**Your instructions:**
Please make an exact transcription of the records, keeping the pictures out of it.

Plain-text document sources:
========

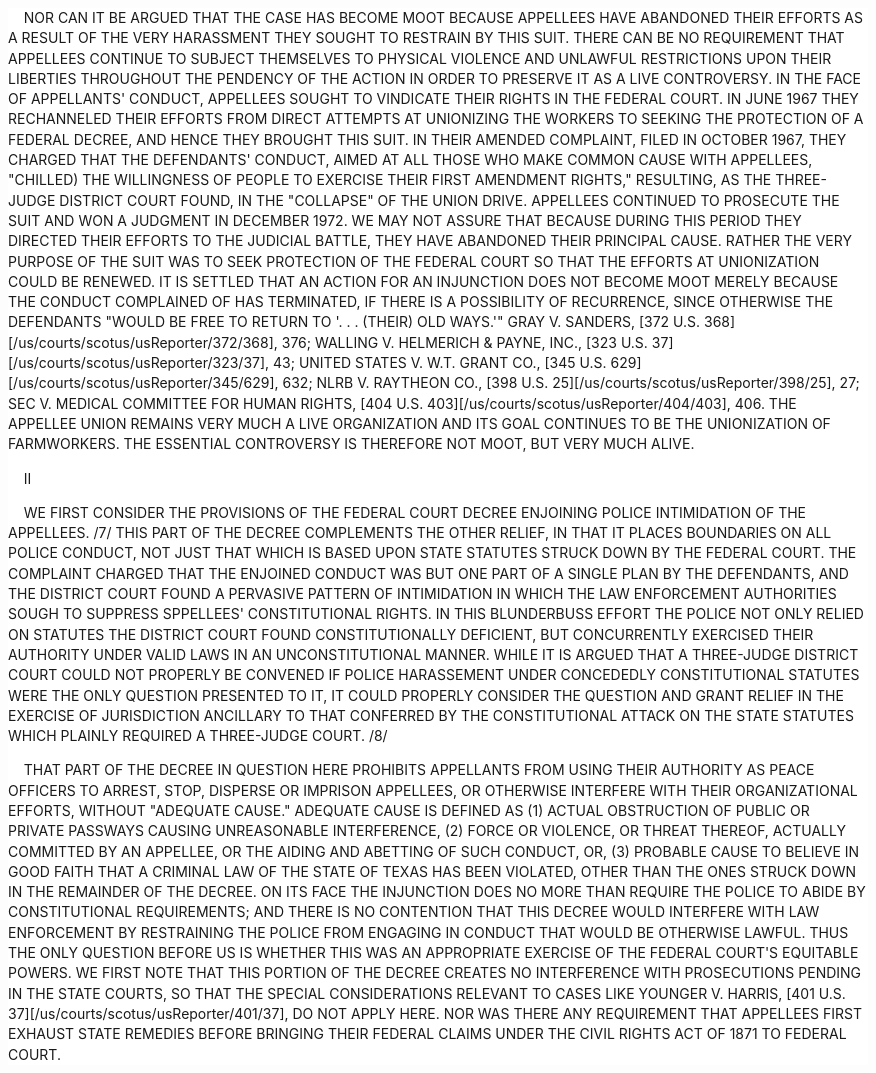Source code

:     NOR CAN IT BE ARGUED THAT THE CASE HAS BECOME MOOT BECAUSE APPELLEES HAVE ABANDONED THEIR EFFORTS AS A RESULT OF THE VERY HARASSMENT THEY SOUGHT TO RESTRAIN BY THIS SUIT.  THERE CAN BE NO REQUIREMENT THAT APPELLEES CONTINUE TO SUBJECT THEMSELVES TO PHYSICAL VIOLENCE AND UNLAWFUL RESTRICTIONS UPON THEIR LIBERTIES THROUGHOUT THE PENDENCY OF THE ACTION IN ORDER TO PRESERVE IT AS A LIVE CONTROVERSY.  IN THE FACE OF APPELLANTS' CONDUCT, APPELLEES SOUGHT TO VINDICATE THEIR RIGHTS IN THE FEDERAL COURT.  IN JUNE 1967 THEY RECHANNELED THEIR EFFORTS FROM DIRECT ATTEMPTS AT UNIONIZING THE WORKERS TO SEEKING THE PROTECTION OF A FEDERAL DECREE, AND HENCE THEY BROUGHT THIS SUIT.  IN THEIR AMENDED COMPLAINT, FILED IN OCTOBER 1967, THEY CHARGED THAT THE DEFENDANTS' CONDUCT, AIMED AT ALL THOSE WHO MAKE COMMON CAUSE WITH APPELLEES, "CHILLED) THE WILLINGNESS OF PEOPLE TO EXERCISE THEIR FIRST AMENDMENT RIGHTS," RESULTING, AS THE THREE-JUDGE DISTRICT COURT FOUND, IN THE "COLLAPSE" OF THE UNION DRIVE.  APPELLEES CONTINUED TO PROSECUTE THE SUIT AND WON A JUDGMENT IN DECEMBER 1972.  WE MAY NOT ASSURE THAT BECAUSE DURING THIS PERIOD THEY DIRECTED THEIR EFFORTS TO THE JUDICIAL BATTLE, THEY HAVE ABANDONED THEIR PRINCIPAL CAUSE.  RATHER THE VERY PURPOSE OF THE SUIT WAS TO SEEK PROTECTION OF THE FEDERAL COURT SO THAT THE EFFORTS AT UNIONIZATION COULD BE RENEWED.  IT IS SETTLED THAT AN ACTION FOR AN INJUNCTION DOES NOT BECOME MOOT MERELY BECAUSE THE CONDUCT COMPLAINED OF HAS TERMINATED, IF THERE IS A POSSIBILITY OF RECURRENCE, SINCE OTHERWISE THE DEFENDANTS "WOULD BE FREE TO RETURN TO '.  . . (THEIR) OLD WAYS.'"  GRAY V. SANDERS, [372 U.S. 368][/us/courts/scotus/usReporter/372/368], 376; WALLING V. HELMERICH & PAYNE, INC., [323 U.S. 37][/us/courts/scotus/usReporter/323/37], 43; UNITED STATES V. W.T. GRANT CO., [345 U.S. 629][/us/courts/scotus/usReporter/345/629], 632; NLRB V. RAYTHEON CO., [398 U.S. 25][/us/courts/scotus/usReporter/398/25], 27; SEC V. MEDICAL COMMITTEE FOR HUMAN RIGHTS, [404 U.S. 403][/us/courts/scotus/usReporter/404/403], 406.  THE APPELLEE UNION REMAINS VERY MUCH A LIVE ORGANIZATION AND ITS GOAL CONTINUES TO BE THE UNIONIZATION OF FARMWORKERS.  THE ESSENTIAL CONTROVERSY IS THEREFORE NOT MOOT, BUT VERY MUCH ALIVE.

    II

    WE FIRST CONSIDER THE PROVISIONS OF THE FEDERAL COURT DECREE ENJOINING POLICE INTIMIDATION OF THE APPELLEES.  /7/  THIS PART OF THE DECREE COMPLEMENTS THE OTHER RELIEF, IN THAT IT PLACES BOUNDARIES ON ALL POLICE CONDUCT, NOT JUST THAT WHICH IS BASED UPON STATE STATUTES STRUCK DOWN BY THE FEDERAL COURT.  THE COMPLAINT CHARGED THAT THE ENJOINED CONDUCT WAS BUT ONE PART OF A SINGLE PLAN BY THE DEFENDANTS, AND THE DISTRICT COURT FOUND A PERVASIVE PATTERN OF INTIMIDATION IN WHICH THE LAW ENFORCEMENT AUTHORITIES SOUGH TO SUPPRESS SPPELLEES' CONSTITUTIONAL RIGHTS.  IN THIS BLUNDERBUSS EFFORT THE POLICE NOT ONLY RELIED ON STATUTES THE DISTRICT COURT FOUND CONSTITUTIONALLY DEFICIENT, BUT CONCURRENTLY EXERCISED THEIR AUTHORITY UNDER VALID LAWS IN AN UNCONSTITUTIONAL MANNER.  WHILE IT IS ARGUED THAT A THREE-JUDGE DISTRICT COURT COULD NOT PROPERLY BE CONVENED IF POLICE HARASSEMENT UNDER CONCEDEDLY CONSTITUTIONAL STATUTES WERE THE ONLY QUESTION PRESENTED TO IT, IT COULD PROPERLY CONSIDER THE QUESTION AND GRANT RELIEF IN THE EXERCISE OF JURISDICTION ANCILLARY TO THAT CONFERRED BY THE CONSTITUTIONAL ATTACK ON THE STATE STATUTES WHICH PLAINLY REQUIRED A THREE-JUDGE COURT.  /8/

    THAT PART OF THE DECREE IN QUESTION HERE PROHIBITS APPELLANTS FROM USING THEIR AUTHORITY AS PEACE OFFICERS TO ARREST, STOP, DISPERSE OR IMPRISON APPELLEES, OR OTHERWISE INTERFERE WITH THEIR ORGANIZATIONAL EFFORTS, WITHOUT "ADEQUATE CAUSE."  ADEQUATE CAUSE IS DEFINED AS (1) ACTUAL OBSTRUCTION OF PUBLIC OR PRIVATE PASSWAYS CAUSING UNREASONABLE INTERFERENCE, (2) FORCE OR VIOLENCE, OR THREAT THEREOF, ACTUALLY COMMITTED BY AN APPELLEE, OR THE AIDING AND ABETTING OF SUCH CONDUCT, OR, (3) PROBABLE CAUSE TO BELIEVE IN GOOD FAITH THAT A CRIMINAL LAW OF THE STATE OF TEXAS HAS BEEN VIOLATED, OTHER THAN THE ONES STRUCK DOWN IN THE REMAINDER OF THE DECREE.  ON ITS FACE THE INJUNCTION DOES NO MORE THAN REQUIRE THE POLICE TO ABIDE BY CONSTITUTIONAL REQUIREMENTS; AND THERE IS NO CONTENTION THAT THIS DECREE WOULD INTERFERE WITH LAW ENFORCEMENT BY RESTRAINING THE POLICE FROM ENGAGING IN CONDUCT THAT WOULD BE OTHERWISE LAWFUL.     THUS THE ONLY QUESTION BEFORE US IS WHETHER THIS WAS AN APPROPRIATE EXERCISE OF THE FEDERAL COURT'S EQUITABLE POWERS.  WE FIRST NOTE THAT THIS PORTION OF THE DECREE CREATES NO INTERFERENCE WITH PROSECUTIONS PENDING IN THE STATE COURTS, SO THAT THE SPECIAL CONSIDERATIONS RELEVANT TO CASES LIKE YOUNGER V. HARRIS, [401 U.S. 37][/us/courts/scotus/usReporter/401/37], DO NOT APPLY HERE.  NOR WAS THERE ANY REQUIREMENT THAT APPELLEES FIRST EXHAUST STATE REMEDIES BEFORE BRINGING THEIR FEDERAL CLAIMS UNDER THE CIVIL RIGHTS ACT OF 1871 TO FEDERAL COURT.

========

**The completed task:**
Source code

:     NOR CAN IT BE ARGUED THAT THE CASE HAS BECOME MOOT BECAUSE APPELLEES HAVE ABANDONED THEIR EFFORTS AS A RESULT OF THE VERY HARASSMENT THEY SOUGHT TO RESTRAIN BY THIS SUIT.  THERE CAN BE NO REQUIREMENT THAT APPELLEES CONTINUE TO SUBJECT THEMSELVES TO PHYSICAL VIOLENCE AND UNLAWFUL RESTRICTIONS UPON THEIR LIBERTIES THROUGHOUT THE PENDENCY OF THE ACTION IN ORDER TO PRESERVE IT AS A LIVE CONTROVERSY.  IN THE FACE OF APPELLANTS' CONDUCT, APPELLEES SOUGHT TO VINDICATE THEIR RIGHTS IN THE FEDERAL COURT.  IN JUNE 1967 THEY RECHANNELED THEIR EFFORTS FROM DIRECT ATTEMPTS AT UNIONIZING THE WORKERS TO SEEKING THE PROTECTION OF A FEDERAL DECREE, AND HENCE THEY BROUGHT THIS SUIT.  IN THEIR AMENDED COMPLAINT, FILED IN OCTOBER 1967, THEY CHARGED THAT THE DEFENDANTS' CONDUCT, AIMED AT ALL THOSE WHO MAKE COMMON CAUSE WITH APPELLEES, "CHILLED) THE WILLINGNESS OF PEOPLE TO EXERCISE THEIR FIRST AMENDMENT RIGHTS," RESULTING, AS THE THREE-JUDGE DISTRICT COURT FOUND, IN THE "COLLAPSE" OF THE UNION DRIVE.  APPELLEES CONTINUED TO PROSECUTE THE SUIT AND WON A JUDGMENT IN DECEMBER 1972.  WE MAY NOT ASSURE THAT BECAUSE DURING THIS PERIOD THEY DIRECTED THEIR EFFORTS TO THE JUDICIAL BATTLE, THEY HAVE ABANDONED THEIR PRINCIPAL CAUSE.  RATHER THE VERY PURPOSE OF THE SUIT WAS TO SEEK PROTECTION OF THE FEDERAL COURT SO THAT THE EFFORTS AT UNIONIZATION COULD BE RENEWED.  IT IS SETTLED THAT AN ACTION FOR AN INJUNCTION DOES NOT BECOME MOOT MERELY BECAUSE THE CONDUCT COMPLAINED OF HAS TERMINATED, IF THERE IS A POSSIBILITY OF RECURRENCE, SINCE OTHERWISE THE DEFENDANTS "WOULD BE FREE TO RETURN TO '.  . . (THEIR) OLD WAYS.'"  GRAY V. SANDERS, [372 U.S. 368][/us/courts/scotus/usReporter/372/368], 376; WALLING V. HELMERICH & PAYNE, INC., [323 U.S. 37][/us/courts/scotus/usReporter/323/37], 43; UNITED STATES V. W.T. GRANT CO., [345 U.S. 629][/us/courts/scotus/usReporter/345/629], 632; NLRB V. RAYTHEON CO., [398 U.S. 25][/us/courts/scotus/usReporter/398/25], 27; SEC V. MEDICAL COMMITTEE FOR HUMAN RIGHTS, [404 U.S. 403][/us/courts/scotus/usReporter/404/403], 406.  THE APPELLEE UNION REMAINS VERY MUCH A LIVE ORGANIZATION AND ITS GOAL CONTINUES TO BE THE UNIONIZATION OF FARMWORKERS.  THE ESSENTIAL CONTROVERSY IS THEREFORE NOT MOOT, BUT VERY MUCH ALIVE.

    II

    WE FIRST CONSIDER THE PROVISIONS OF THE FEDERAL COURT DECREE ENJOINING POLICE INTIMIDATION OF THE APPELLEES.  /7/  THIS PART OF THE DECREE COMPLEMENTS THE OTHER RELIEF, IN THAT IT PLACES BOUNDARIES ON ALL POLICE CONDUCT, NOT JUST THAT WHICH IS BASED UPON STATE STATUTES STRUCK DOWN BY THE FEDERAL COURT.  THE COMPLAINT CHARGED THAT THE ENJOINED CONDUCT WAS BUT ONE PART OF A SINGLE PLAN BY THE DEFENDANTS, AND THE DISTRICT COURT FOUND A PERVASIVE PATTERN OF INTIMIDATION IN WHICH THE LAW ENFORCEMENT AUTHORITIES SOUGH TO SUPPRESS SPPELLEES' CONSTITUTIONAL RIGHTS.  IN THIS BLUNDERBUSS EFFORT THE POLICE NOT ONLY RELIED ON STATUTES THE DISTRICT COURT FOUND CONSTITUTIONALLY DEFICIENT, BUT CONCURRENTLY EXERCISED THEIR AUTHORITY UNDER VALID LAWS IN AN UNCONSTITUTIONAL MANNER.  WHILE IT IS ARGUED THAT A THREE-JUDGE DISTRICT COURT COULD NOT PROPERLY BE CONVENED IF POLICE HARASSEMENT UNDER CONCEDEDLY CONSTITUTIONAL STATUTES WERE THE ONLY QUESTION PRESENTED TO IT, IT COULD PROPERLY CONSIDER THE QUESTION AND GRANT RELIEF IN THE EXERCISE OF JURISDICTION ANCILLARY TO THAT CONFERRED BY THE CONSTITUTIONAL ATTACK ON THE STATE STATUTES WHICH PLAINLY REQUIRED A THREE-JUDGE COURT.  /8/

    THAT PART OF THE DECREE IN QUESTION HERE PROHIBITS APPELLANTS FROM USING THEIR AUTHORITY AS PEACE OFFICERS TO ARREST, STOP, DISPERSE OR IMPRISON APPELLEES, OR OTHERWISE INTERFERE WITH THEIR ORGANIZATIONAL EFFORTS, WITHOUT "ADEQUATE CAUSE."  ADEQUATE CAUSE IS DEFINED AS (1) ACTUAL OBSTRUCTION OF PUBLIC OR PRIVATE PASSWAYS CAUSING UNREASONABLE INTERFERENCE, (2) FORCE OR VIOLENCE, OR THREAT THEREOF, ACTUALLY COMMITTED BY AN APPELLEE, OR THE AIDING AND ABETTING OF SUCH CONDUCT, OR, (3) PROBABLE CAUSE TO BELIEVE IN GOOD FAITH THAT A CRIMINAL LAW OF THE STATE OF TEXAS HAS BEEN VIOLATED, OTHER THAN THE ONES STRUCK DOWN IN THE REMAINDER OF THE DECREE.  ON ITS FACE THE INJUNCTION DOES NO MORE THAN REQUIRE THE POLICE TO ABIDE BY CONSTITUTIONAL REQUIREMENTS; AND THERE IS NO CONTENTION THAT THIS DECREE WOULD INTERFERE WITH LAW ENFORCEMENT BY RESTRAINING THE POLICE FROM ENGAGING IN CONDUCT THAT WOULD BE OTHERWISE LAWFUL.     THUS THE ONLY QUESTION BEFORE US IS WHETHER THIS WAS AN APPROPRIATE EXERCISE OF THE FEDERAL COURT'S EQUITABLE POWERS.  WE FIRST NOTE THAT THIS PORTION OF THE DECREE CREATES NO INTERFERENCE WITH PROSECUTIONS PENDING IN THE STATE COURTS, SO THAT THE SPECIAL CONSIDERATIONS RELEVANT TO CASES LIKE YOUNGER V. HARRIS, [401 U.S. 37][/us/courts/scotus/usReporter/401/37], DO NOT APPLY HERE.  NOR WAS THERE ANY REQUIREMENT THAT APPELLEES FIRST EXHAUST STATE REMEDIES BEFORE BRINGING THEIR FEDERAL CLAIMS UNDER THE CIVIL RIGHTS ACT OF 1871 TO FEDERAL COURT.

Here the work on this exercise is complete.